Australian National Maritime Museum archaeologists have almost certainly found the site of an intriguing 1829 shipwreck on the Great Barrier Reef some 20 km off the coast of North Queensland.

Scanning Flora Reef, 13 km east of the Frankland Islands off Cairns, they have found an anchor and other metal fittings which they consider probably mark the final resting place of HM Schooner Mermaid, a government vessel that ran aground and broke up on a voyage from Sydney to Port Raffles (in what is now the Northern Territory).

They hope to find further evidence in the next few days to confirm the vessel’s identity. 'This is an historically significant shipwreck, and there have been several attempts to locate where it happened – all of them unsuccessful so far,' the leader of the museum team, maritime archaeologist and curator Kieran Hosty, said today. 'There’s great excitement among the team at the strong prospect we’ve found it.'

The search team, which includes National Maritime Museum archaeologists and divers as well as scientists from James Cook University and the Museum of Tropical Queensland, set out from Cairns on New Year’s Day specifically to search for the Mermaid wreck site.

They targeted Flora Reef as earlier searches had discounted several other possible sites.

Scanning the seabed with magnetometers on Sunday afternoon (4 Jan) they located a site 'of interest' in 2.0 metres of water. Archaeologists dived and identified a length of anchor chain, rigging components, part of a magnetic compass and some copper-alloy hull fastenings, all apparently from a vessel of the early 19th century.

The team yesterday (Mon) made a further discovery – an iron anchor, also clearly from an early 19th century vessel.

'This is fairly strong evidence,' Kieran Hosty said today. 'In the official inquiry that followed the shipwreck, it was recorded that the crew threw an anchor overboard when the vessel was in trouble and tried to pull Mermaid off the reef… and they did this just a half a cable (150 metres) from the site where the ship finally ran aground and broke up.

'The anchor we’ve found is the right age, the right size, the right distance from the identified wreck site and in the right alignment.'

Mr Hosty said the museum team is now pegging out the area in order to carry out a thorough archaeological search for further corroborating evidence and for clues as to what happened on board the vessel on that fateful day.

Because of the age anchor and the other objects, the Flora Reef shipwreck site will now be protected under the Commonwealth Historic Shiprecks Act (1976).

Mermaid , a 21-metre wooden vessel built in India, was well known in Australian waters in the late 1820s, having circumnavigated the continent on a voyage of exploration under the command of Lieutenant Philip Parker King RN.

Parker King mapped vast lengths of coastline from Arnhem Land to Cape Leeuwin and King George Sound to the Great Barrier Reef.

Mermaid left Sydney for Port Raffles (Cobourg Peninsula) on 10 May, 1829. When it reached North Queensland its Captain, Samuel Nolbrow, had strict instructions to follow the safer inshore passage, inside the Barrier Reef.
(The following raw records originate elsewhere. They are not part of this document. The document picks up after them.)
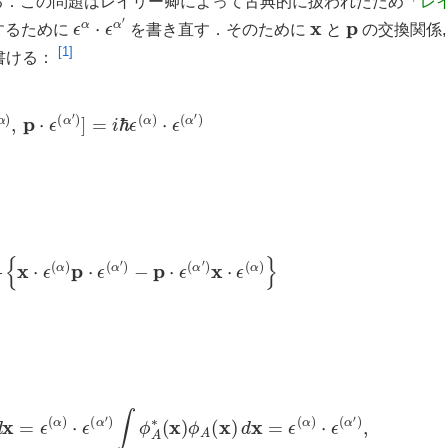
る．この問題はレイリー卿によって古典的に扱われたため「
レ
ϵ
α
⋅
ϵ
α
′
x
p
化するために
を書き直す．そのために
と
の交換関係,
[1]
に書ける：
ϵ
(
α
)
,
p
⋅
ϵ
(
α
′
)
]
=
i
ℏ
ϵ
(
α
)
⋅
ϵ
(
α
′
)
1
i
ℏ
{
x
⋅
ϵ
(
α
)
p
⋅
ϵ
(
α
′
)
−
p
⋅
ϵ
(
α
′
)
x
⋅
ϵ
(
α
)
}
(
x
)
d
x
=
ϵ
(
α
)
⋅
ϵ
(
α
′
)
∫
ϕ
A
∗
(
x
)
ϕ
A
(
x
)
d
x
=
ϵ
(
α
)
⋅
ϵ
(
α
′
)
,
For some unknown reason Nolbrow elected to take a shorter, more dangerous route through the reef which was (and still is) incompletely surveyed. In this he acted against the active advice of other officers on bvoard.
Mermaid ran aground and was wrecked on an unidentified reef on 13 June 1829. The captain and crew took to the ship’s boats and were rescued 11 days later by a passing merchant ship, the Admiral Gifford.

The present expedition, with 25 personnel in two Cairns-based research vessels Nimrod Explorer and Spoilsport, is being sponsored by the Silentworld Foundation, part of Silentworld Ltd, an Australian shipping company.

The research party includes two students and a teacher from Bega High School, the winners of a national essay and multimedia competition on maritime history and archaeology.